▸ **EXERCISE**
Reproduce the full court opinion excerpt below word for word.

▸ **EXCERPT TO READ**
▼▼▼

CITY OF YAKIMA, RESPONDENT,
v.
WILLIAM H. AUBREY, PETITIONER.



Appeal from Superior Court of Yakima County. Docket No: 94-1-01571-6. Date filed: 03/14/95. Judge signing: Hon. Ted Kolbaba.

Petition for Review Denied July 8, 1997,

Authored by Dennis J. Sweeney. Concurring: John A. Schultheis, Frank L. Kurtz.

The opinion of the court was delivered by: Sweeney

SWEENEY, C.J. The City of Yakima charged William H. Aubrey with driving while intoxicated in April 1989. The court ordered a deferred prosecution. After Mr. Aubrey failed to comply with the terms of the deferred prosecution program, the district court revoked the deferred prosecution in August 1992. It then convicted Mr. Aubrey of driving while intoxicated and sentenced him. He appealed. While his appeal was pending, Mr. Aubrey's sentence was stayed. He was released. He then moved to the Blackfeet Indian Reservation in Browning, Montana.

The Washington State Supreme Court denied review of Mr. Aubrey's conviction in July 1994. On September 2, 1994, the district court ordered him to appear on October 3 for sentencing. But on September 29, following Mr. Aubrey's ex parte petition to the Blackfeet Tribal Court, the tribal court ordered him not to leave the reservation. The tribal court supported subject matter jurisdiction with a Conclusion that "the issues raised by Petitioner in this case affect the political integrity, economic security, health and welfare of the Blackfeet Indian Tribe and its members . . . ."

Mr. Aubrey then asked the Yakima County District Court to continue his sentencing hearing. It refused, forfeited his bail, and issued an arrest warrant. Mr. Aubrey appealed to the Yakima County Superior Court. On February 22, 1995, the Yakima County Superior Court ruled that the issues presented by Mr. Aubrey were not final and therefore not appealable. It then threatened to dismiss Mr. Aubrey's appeal if he did not submit to the district court's jurisdiction within 30 days. Mr. Aubrey did not appear. The superior court dismissed his appeal. He then moved for discretionary review. We accepted review.

▲▲▲

▸ **MATERIAL PROVIDED**
▼▼▼

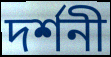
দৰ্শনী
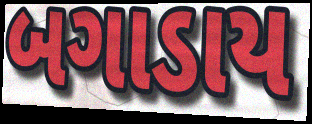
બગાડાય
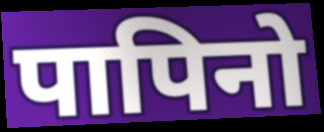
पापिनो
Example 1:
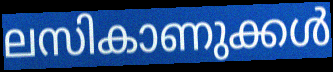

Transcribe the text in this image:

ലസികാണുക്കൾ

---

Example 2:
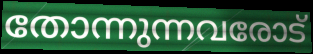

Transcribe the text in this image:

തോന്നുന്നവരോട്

▲▲▲
▼▼▼

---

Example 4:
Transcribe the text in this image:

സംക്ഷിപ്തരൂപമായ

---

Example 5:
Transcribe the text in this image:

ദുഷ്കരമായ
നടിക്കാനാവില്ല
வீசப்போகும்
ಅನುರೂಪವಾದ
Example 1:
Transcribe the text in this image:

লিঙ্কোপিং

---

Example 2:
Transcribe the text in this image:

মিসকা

▲▲▲

▸ **TASK RESULT**
CITY OF YAKIMA, RESPONDENT,
v.
WILLIAM H. AUBREY, PETITIONER.



Appeal from Superior Court of Yakima County. Docket No: 94-1-01571-6. Date filed: 03/14/95. Judge signing: Hon. Ted Kolbaba.

Petition for Review Denied July 8, 1997,

Authored by Dennis J. Sweeney. Concurring: John A. Schultheis, Frank L. Kurtz.

The opinion of the court was delivered by: Sweeney

SWEENEY, C.J. The City of Yakima charged William H. Aubrey with driving while intoxicated in April 1989. The court ordered a deferred prosecution. After Mr. Aubrey failed to comply with the terms of the deferred prosecution program, the district court revoked the deferred prosecution in August 1992. It then convicted Mr. Aubrey of driving while intoxicated and sentenced him. He appealed. While his appeal was pending, Mr. Aubrey's sentence was stayed. He was released. He then moved to the Blackfeet Indian Reservation in Browning, Montana.

The Washington State Supreme Court denied review of Mr. Aubrey's conviction in July 1994. On September 2, 1994, the district court ordered him to appear on October 3 for sentencing. But on September 29, following Mr. Aubrey's ex parte petition to the Blackfeet Tribal Court, the tribal court ordered him not to leave the reservation. The tribal court supported subject matter jurisdiction with a Conclusion that "the issues raised by Petitioner in this case affect the political integrity, economic security, health and welfare of the Blackfeet Indian Tribe and its members . . . ."

Mr. Aubrey then asked the Yakima County District Court to continue his sentencing hearing. It refused, forfeited his bail, and issued an arrest warrant. Mr. Aubrey appealed to the Yakima County Superior Court. On February 22, 1995, the Yakima County Superior Court ruled that the issues presented by Mr. Aubrey were not final and therefore not appealable. It then threatened to dismiss Mr. Aubrey's appeal if he did not submit to the district court's jurisdiction within 30 days. Mr. Aubrey did not appear. The superior court dismissed his appeal. He then moved for discretionary review. We accepted review.